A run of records
====

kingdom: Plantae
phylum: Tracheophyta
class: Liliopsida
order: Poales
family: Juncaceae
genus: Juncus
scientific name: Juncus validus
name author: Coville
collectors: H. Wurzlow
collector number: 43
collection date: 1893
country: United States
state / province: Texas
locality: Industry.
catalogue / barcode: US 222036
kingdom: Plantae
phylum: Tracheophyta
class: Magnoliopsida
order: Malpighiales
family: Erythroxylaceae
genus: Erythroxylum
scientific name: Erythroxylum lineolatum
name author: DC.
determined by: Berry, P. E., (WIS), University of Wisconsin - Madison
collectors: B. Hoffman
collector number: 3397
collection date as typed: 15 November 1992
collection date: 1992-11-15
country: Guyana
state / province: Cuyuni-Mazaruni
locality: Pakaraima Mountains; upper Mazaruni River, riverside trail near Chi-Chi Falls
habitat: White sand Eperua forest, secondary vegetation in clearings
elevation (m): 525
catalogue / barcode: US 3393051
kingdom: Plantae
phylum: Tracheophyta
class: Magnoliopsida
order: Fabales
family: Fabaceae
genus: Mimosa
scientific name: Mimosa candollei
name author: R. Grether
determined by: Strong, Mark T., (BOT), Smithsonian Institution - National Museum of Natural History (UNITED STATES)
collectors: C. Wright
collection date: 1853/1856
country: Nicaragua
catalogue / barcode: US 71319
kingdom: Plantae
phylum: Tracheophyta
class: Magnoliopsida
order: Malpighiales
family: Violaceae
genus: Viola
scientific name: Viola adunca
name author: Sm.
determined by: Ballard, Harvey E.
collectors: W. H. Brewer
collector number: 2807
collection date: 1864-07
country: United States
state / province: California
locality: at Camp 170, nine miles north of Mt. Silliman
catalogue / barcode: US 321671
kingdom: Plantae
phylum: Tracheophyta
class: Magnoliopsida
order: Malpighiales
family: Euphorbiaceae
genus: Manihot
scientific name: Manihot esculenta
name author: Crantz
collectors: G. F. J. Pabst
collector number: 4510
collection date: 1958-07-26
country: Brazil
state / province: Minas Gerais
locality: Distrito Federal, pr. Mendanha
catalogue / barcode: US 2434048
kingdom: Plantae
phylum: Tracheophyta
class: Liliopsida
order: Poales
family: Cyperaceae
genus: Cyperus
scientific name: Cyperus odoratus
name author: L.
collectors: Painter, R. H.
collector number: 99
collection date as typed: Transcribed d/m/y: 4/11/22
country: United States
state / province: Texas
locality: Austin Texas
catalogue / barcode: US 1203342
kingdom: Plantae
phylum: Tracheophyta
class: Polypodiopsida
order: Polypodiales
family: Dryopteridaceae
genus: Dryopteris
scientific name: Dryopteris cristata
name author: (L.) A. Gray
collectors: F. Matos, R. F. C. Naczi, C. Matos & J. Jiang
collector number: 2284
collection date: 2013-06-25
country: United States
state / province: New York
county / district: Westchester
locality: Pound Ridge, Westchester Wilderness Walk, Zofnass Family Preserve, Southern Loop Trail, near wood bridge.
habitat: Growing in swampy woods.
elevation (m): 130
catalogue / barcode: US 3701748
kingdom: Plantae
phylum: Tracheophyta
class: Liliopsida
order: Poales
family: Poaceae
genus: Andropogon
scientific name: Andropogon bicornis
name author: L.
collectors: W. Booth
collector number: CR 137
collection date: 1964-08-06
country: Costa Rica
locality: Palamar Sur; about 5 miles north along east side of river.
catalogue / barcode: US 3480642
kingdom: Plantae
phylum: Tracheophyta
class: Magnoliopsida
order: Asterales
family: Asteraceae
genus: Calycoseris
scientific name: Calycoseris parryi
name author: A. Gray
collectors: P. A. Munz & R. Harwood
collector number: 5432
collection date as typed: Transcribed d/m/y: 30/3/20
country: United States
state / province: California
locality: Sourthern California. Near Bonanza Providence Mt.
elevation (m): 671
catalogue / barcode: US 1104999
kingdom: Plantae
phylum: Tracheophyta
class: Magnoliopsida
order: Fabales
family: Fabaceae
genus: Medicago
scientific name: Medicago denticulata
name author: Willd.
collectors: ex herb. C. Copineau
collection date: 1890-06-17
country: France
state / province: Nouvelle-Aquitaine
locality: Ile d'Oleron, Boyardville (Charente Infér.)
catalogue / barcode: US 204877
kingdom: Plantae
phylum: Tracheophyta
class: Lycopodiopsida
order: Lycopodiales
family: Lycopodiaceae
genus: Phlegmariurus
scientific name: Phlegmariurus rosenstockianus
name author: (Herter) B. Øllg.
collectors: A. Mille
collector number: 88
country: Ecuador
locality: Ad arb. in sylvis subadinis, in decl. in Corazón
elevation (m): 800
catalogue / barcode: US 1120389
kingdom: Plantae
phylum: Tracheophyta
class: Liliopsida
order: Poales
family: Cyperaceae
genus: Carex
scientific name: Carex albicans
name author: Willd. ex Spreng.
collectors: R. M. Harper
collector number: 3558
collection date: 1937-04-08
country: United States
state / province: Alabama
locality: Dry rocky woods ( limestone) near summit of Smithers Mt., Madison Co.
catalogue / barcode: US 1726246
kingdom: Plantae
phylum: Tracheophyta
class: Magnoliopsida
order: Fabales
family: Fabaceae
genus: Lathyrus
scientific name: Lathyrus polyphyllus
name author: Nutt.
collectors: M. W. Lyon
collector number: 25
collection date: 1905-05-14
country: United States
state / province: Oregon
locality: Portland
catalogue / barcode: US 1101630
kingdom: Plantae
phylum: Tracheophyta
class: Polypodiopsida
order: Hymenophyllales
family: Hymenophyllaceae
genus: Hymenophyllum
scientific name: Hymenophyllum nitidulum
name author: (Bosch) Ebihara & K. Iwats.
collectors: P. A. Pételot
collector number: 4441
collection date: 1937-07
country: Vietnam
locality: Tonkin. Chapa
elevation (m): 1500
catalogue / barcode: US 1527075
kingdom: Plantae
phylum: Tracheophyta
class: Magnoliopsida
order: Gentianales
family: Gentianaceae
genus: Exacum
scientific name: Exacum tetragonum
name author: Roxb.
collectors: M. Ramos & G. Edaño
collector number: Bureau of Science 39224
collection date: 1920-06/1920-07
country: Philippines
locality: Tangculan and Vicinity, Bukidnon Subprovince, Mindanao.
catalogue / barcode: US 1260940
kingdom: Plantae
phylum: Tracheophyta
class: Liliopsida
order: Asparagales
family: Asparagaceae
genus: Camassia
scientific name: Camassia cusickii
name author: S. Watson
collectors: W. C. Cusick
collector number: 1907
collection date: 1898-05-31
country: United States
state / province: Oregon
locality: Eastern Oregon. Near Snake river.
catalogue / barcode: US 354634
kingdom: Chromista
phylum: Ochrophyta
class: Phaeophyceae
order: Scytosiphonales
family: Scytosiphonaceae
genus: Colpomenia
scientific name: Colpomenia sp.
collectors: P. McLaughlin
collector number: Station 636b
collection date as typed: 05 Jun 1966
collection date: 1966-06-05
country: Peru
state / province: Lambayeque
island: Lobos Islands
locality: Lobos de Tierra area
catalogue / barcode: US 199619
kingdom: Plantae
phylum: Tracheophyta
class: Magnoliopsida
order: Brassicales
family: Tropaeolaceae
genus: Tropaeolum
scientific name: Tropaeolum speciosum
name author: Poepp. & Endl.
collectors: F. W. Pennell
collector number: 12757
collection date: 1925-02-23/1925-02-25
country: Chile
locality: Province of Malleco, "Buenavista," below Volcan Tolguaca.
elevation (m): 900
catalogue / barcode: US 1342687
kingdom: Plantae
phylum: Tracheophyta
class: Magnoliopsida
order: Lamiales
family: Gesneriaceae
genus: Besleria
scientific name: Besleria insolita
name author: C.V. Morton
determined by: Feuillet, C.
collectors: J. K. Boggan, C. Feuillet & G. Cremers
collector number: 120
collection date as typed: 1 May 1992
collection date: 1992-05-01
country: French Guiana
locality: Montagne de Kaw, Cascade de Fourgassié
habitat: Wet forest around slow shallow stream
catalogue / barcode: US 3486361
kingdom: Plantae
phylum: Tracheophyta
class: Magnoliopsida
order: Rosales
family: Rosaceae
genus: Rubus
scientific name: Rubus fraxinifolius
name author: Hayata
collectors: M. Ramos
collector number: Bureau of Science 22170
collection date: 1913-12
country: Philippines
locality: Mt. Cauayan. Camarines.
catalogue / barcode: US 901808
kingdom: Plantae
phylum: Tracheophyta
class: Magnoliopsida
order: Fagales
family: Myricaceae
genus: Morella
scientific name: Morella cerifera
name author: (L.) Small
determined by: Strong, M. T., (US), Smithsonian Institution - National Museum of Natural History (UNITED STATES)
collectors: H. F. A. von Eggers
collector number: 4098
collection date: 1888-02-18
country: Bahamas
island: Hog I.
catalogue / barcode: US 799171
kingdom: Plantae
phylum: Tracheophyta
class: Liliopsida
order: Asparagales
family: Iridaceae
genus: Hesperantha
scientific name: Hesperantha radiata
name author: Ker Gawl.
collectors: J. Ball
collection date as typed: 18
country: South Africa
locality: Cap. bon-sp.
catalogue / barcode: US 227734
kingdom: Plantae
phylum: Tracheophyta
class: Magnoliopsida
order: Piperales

====

[Task description]: Please turn the records, from the first line through the line containing "scientific name: Mimosa candollei" with both ends included, into a Markdown table with the columns Row and Line. Leave out any blank lines.

[Answer to the task]:
| Row | Line |
|---|---|
| 1 | kingdom: Plantae |
| 2 | phylum: Tracheophyta |
| 3 | class: Liliopsida |
| 4 | order: Poales |
| 5 | family: Juncaceae |
| 6 | genus: Juncus |
| 7 | scientific name: Juncus validus |
| 8 | name author: Coville |
| 9 | collectors: H. Wurzlow |
| 10 | collector number: 43 |
| 11 | collection date: 1893 |
| 12 | country: United States |
| 13 | state / province: Texas |
| 14 | locality: Industry. |
| 15 | catalogue / barcode: US 222036 |
| 16 | kingdom: Plantae |
| 17 | phylum: Tracheophyta |
| 18 | class: Magnoliopsida |
| 19 | order: Malpighiales |
| 20 | family: Erythroxylaceae |
| 21 | genus: Erythroxylum |
| 22 | scientific name: Erythroxylum lineolatum |
| 23 | name author: DC. |
| 24 | determined by: Berry, P. E., (WIS), University of Wisconsin - Madison |
| 25 | collectors: B. Hoffman |
| 26 | collector number: 3397 |
| 27 | collection date as typed: 15 November 1992 |
| 28 | collection date: 1992-11-15 |
| 29 | country: Guyana |
| 30 | state / province: Cuyuni-Mazaruni |
| 31 | locality: Pakaraima Mountains; upper Mazaruni River, riverside trail near Chi-Chi Falls |
| 32 | habitat: White sand Eperua forest, secondary vegetation in clearings |
| 33 | elevation (m): 525 |
| 34 | catalogue / barcode: US 3393051 |
| 35 | kingdom: Plantae |
| 36 | phylum: Tracheophyta |
| 37 | class: Magnoliopsida |
| 38 | order: Fabales |
| 39 | family: Fabaceae |
| 40 | genus: Mimosa |
| 41 | scientific name: Mimosa candollei |